Several natural examples with β-shape P–T–t paths, recording later heating stages and discussed in the introduction, occur in different orogenic complexes among other rocks with simple P–T–t paths. Such juxtaposition is usually explained by the non-uniform percolation of fluids during metamorphism and different exhumation rates [2]. Although this could also be related to the difficulty of recognizing the minerals and textures recording these stages, in our experiments, such juxtaposition is related to the accumulation and redistribution of the rocks with distinct evolution paths above the hot mantle. If the rocks appear at the contact with the rising hot mantle during the exhumation, they undergo heating already at depth, keeping the temperature constant (e.g., the red marker in Figure 4f’ and the blue marker in Figure 6f’). For the rocks that moved further from the mantle wedge crossing the geotherms and then reaching the bottom of the crust above the mantle upwelling, we observed two distinct stages in the β-shape P–T–t paths (e.g., the blue and green markers in Figure 4f’; the green, red, pink, and black markers in Figure 6f’).
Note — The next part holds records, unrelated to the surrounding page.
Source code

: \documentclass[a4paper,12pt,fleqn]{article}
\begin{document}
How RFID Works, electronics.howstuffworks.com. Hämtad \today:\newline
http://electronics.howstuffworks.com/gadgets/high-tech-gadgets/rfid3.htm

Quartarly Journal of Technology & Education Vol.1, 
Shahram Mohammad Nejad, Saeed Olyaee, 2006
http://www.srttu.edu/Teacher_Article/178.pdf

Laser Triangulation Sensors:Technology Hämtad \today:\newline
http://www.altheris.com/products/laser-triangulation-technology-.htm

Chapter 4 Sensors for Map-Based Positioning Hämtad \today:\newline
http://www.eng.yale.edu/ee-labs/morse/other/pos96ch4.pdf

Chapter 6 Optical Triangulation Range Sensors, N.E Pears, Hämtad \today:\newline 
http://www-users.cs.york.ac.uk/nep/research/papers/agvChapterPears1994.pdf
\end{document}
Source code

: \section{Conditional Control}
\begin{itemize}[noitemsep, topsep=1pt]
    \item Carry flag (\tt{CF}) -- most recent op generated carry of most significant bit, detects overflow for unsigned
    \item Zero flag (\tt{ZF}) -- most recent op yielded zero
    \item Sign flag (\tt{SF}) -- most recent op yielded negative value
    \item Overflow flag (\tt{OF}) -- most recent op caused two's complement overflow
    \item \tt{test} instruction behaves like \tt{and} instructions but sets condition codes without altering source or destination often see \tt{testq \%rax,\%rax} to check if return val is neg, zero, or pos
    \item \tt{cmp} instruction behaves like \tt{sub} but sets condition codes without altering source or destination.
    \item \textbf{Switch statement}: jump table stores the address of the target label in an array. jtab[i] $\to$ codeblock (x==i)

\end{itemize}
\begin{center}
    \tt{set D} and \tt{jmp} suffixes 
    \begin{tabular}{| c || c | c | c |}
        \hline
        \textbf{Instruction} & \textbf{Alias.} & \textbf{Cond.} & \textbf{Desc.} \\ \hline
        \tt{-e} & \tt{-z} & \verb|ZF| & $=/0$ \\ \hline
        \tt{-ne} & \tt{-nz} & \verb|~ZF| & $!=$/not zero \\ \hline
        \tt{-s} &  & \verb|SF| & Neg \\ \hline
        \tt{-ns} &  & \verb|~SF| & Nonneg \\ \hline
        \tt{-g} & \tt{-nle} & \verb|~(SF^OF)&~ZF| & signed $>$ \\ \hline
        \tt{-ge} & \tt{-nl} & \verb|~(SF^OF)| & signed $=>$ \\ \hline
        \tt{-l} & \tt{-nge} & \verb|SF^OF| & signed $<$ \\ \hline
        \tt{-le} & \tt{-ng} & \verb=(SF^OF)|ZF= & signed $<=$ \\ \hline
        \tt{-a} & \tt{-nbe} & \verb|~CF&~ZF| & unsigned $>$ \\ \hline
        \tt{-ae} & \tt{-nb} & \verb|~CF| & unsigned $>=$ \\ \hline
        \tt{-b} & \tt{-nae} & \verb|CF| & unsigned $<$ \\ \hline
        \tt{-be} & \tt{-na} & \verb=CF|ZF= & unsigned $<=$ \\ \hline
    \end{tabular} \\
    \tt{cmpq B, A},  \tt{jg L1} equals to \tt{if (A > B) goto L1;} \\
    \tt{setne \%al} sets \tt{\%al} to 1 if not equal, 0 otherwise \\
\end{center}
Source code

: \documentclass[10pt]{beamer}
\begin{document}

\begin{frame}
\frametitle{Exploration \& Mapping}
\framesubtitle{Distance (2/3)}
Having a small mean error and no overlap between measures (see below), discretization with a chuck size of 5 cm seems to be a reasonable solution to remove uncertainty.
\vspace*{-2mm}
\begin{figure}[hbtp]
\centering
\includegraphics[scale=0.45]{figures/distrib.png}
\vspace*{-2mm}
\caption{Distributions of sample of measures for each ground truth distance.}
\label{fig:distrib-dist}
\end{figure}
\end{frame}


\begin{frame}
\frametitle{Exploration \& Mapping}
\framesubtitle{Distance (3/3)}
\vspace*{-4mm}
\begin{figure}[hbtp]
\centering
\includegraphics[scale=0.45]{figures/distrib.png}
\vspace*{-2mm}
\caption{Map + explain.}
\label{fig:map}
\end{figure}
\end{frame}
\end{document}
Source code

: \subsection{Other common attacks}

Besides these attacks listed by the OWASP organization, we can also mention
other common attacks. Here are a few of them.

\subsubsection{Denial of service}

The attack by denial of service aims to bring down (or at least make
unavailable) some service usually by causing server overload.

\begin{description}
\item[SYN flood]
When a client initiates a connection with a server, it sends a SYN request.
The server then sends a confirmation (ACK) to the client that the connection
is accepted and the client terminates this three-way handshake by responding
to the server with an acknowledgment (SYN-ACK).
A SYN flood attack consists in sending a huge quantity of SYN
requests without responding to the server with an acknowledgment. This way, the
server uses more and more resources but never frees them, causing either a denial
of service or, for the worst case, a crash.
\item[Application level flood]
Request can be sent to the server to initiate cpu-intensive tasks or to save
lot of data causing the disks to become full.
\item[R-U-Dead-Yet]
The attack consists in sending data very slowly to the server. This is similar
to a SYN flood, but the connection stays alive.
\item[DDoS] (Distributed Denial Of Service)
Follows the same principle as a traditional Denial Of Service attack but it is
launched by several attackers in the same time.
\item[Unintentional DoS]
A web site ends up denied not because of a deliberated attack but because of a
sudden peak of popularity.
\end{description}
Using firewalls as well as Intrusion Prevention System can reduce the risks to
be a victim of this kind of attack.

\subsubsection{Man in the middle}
In the presented experiments with slab breakoff, we did not observe any mantle upwellings directly related to slab breakoff or subsequent overriding lithospheric melting, which was considered to be a result of slab breakoff [69,110]. Although a further exploration of possible slab breakoff scenarios should be completed, based on the performed set of the experiments, we rather agree with Freeburn et al. [74] and Niu [78], who argued about the possible overestimation of the magmatic effect of slab breakoff in orogens. The numerical experiments reported by Duretz et al. [70] also showed that a slab breakoff may lead to asthenospheric mantle upwelling from the side of the subducting continental plate only if slab breakoff is shallow and occurs immediately after the continental plates collide with each other (Figure 3 in [70]). Unfortunately, in this case, no deeply subducted and exhumed continental crust is expected.

5. Conclusions

The results of our 2D petrological–thermomechanical numerical experiments demonstrated that slab rollback during ongoing continental subduction can be considered as a mechanism responsible for the effective extraction of ultrahigh pressure metamorphic rocks and their later heating. The style of the crustal extraction is vertical extrusion. After the rocks exhume to the lower-crustal depths, they may be conductively heated by up to 200 degrees by the underlying hot asthenospheric mantle. We also numerically compared the slab rollback scenario with the classical slab breakoff scenario. Although in both scenarios we identified mantle upwelling, the reason for that in the experiments with slab breakoff is either slab bending occurring before slab breakoff or post-breakoff buoyant exhumation of deeply subducted crust, but not slab breakoff. Independent of the origin, mantle upwelling had a similar effect in all the experiments and led to the heating of juxtaposed exhumed crustal material at the Moho, producing, in some cases, β-shaped P–T–t paths. Within a few million years, the exhumed crustal material could be heated by hundreds of degrees and occasionally exhumed to the surface. Most of the numerically produced P–T–t paths are wider than the β-shape paths predicted from the natural orogens but show a similar shape and cover most of the metamorphic peaks. The location of the mantle upwelling directly below the orogen weakens the orogen and allows its intensive late- and post-orogenic internal deformation.